Steve Whidden, the account manager for WesternGeco in Calgary, said preliminary results show the method is a "low-impact, no-footprint technique."
Basically, the method involves the release of compressed air into the water.
The bubble oscillates and creates an sound wave that goes down into the earth. The wave reflects off rock layers and the reflection is recorded by instruments on vessels.
"It's not a big, violent explosion," Whidden said.
The company tested 90-kilometre stretches of the river around Norman Wells, between Fort Good Hope and Tsiigehtchic, and in the Delta.
Whidden says the company didn't believe the $9-million study was necessary, because the method has been proven safe throughout the world. However, it conducted the environmental assessment at the request of the Department of Fisheries and Oceans and other regulatory agencies.
"We had to prove it, and that's OK," Whidden says.

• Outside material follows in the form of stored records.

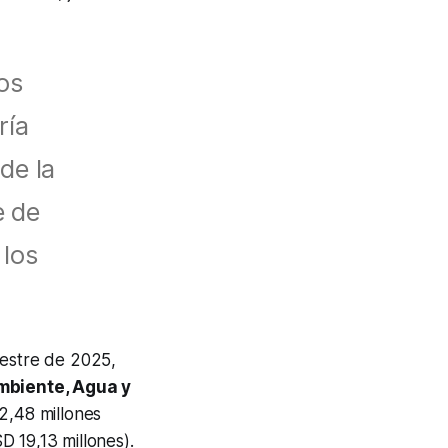
os
ría
de la
e de
 los
estre de 2025,
mbiente, Agua y
,48 millones
 19,13 millones).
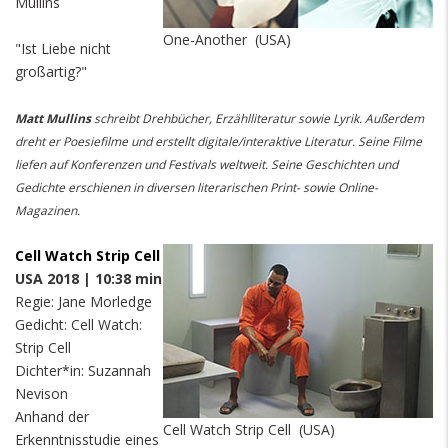
Mullins
One-Another (USA)
"Ist Liebe nicht
großartig?"
Matt Mullins
schreibt Drehbücher, Erzählliteratur sowie Lyrik. Außerdem
dreht er Poesiefilme und erstellt digitale/interaktive Literatur. Seine Filme
liefen auf Konferenzen und Festivals weltweit. Seine Geschichten und
Gedichte erschienen in diversen literarischen Print- sowie Online-
Magazinen.
Cell Watch Strip Cell
USA 2018 | 10:38 min
Regie: Jane Morledge
Gedicht: Cell Watch:
Strip Cell
Dichter*in: Suzannah
Nevison
Anhand der
Cell Watch Strip Cell (USA)
Erkenntnisstudie eines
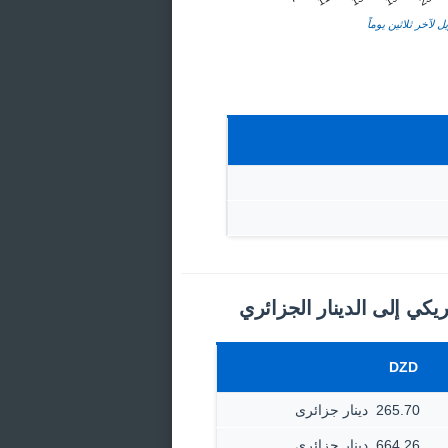
ل لآخر ثلاثين يوماً
ريكي إلى الدينار الجزائري
DZD
265.70 ‏ دينار جزائرى
664.26 ‏ دينار جزائرى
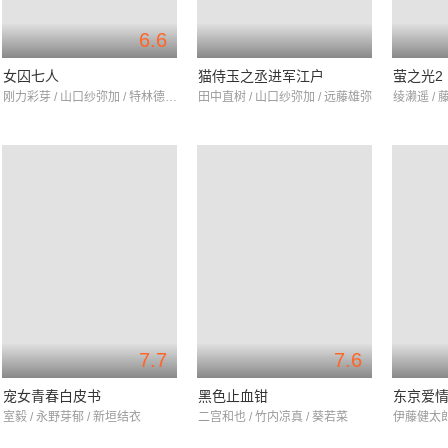
6.6
女囚七人
猫侍玉之丞进军江户
萤之光2
刚力彩芽 / 山口纱弥加 / 特林德尔·玲奈
田中直树 / 山口纱弥加 / 远藤雄弥
绫濑遥 / 
7.7
7.6
宠女青春白皮书
黑色止血钳
东京爱情
室毅 / 永野芽郁 / 新垣结衣
二宫和也 / 竹内凉真 / 葵若菜
伊藤健太郎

As part of the study, 196 caged fish were placed at various distances - two, 85, 466 and 3,000 metres - from a "gun string" towed behind a vessel.
While four of the fish died, Whidden said they died from handling injuries, noting no fish died from the tests, even at two metres from the air gun.
Monitors hired from local communities reported minimal or no impact to other fish, wildlife or the environment.
Whidden also said the air gun didn't affect the distribution of fish in the water.
The testing began in early July and the vessels and barges involved sailed back into Hay River on Aug. 18.
WesternGeco will make a formal presentation on the test results in mid-September to DFO and the other regulatory agencies. In mid-October, it will make a submission for next summer's work -- a seismic survey of the whole Mackenzie River and the Liard River to the B.C. border.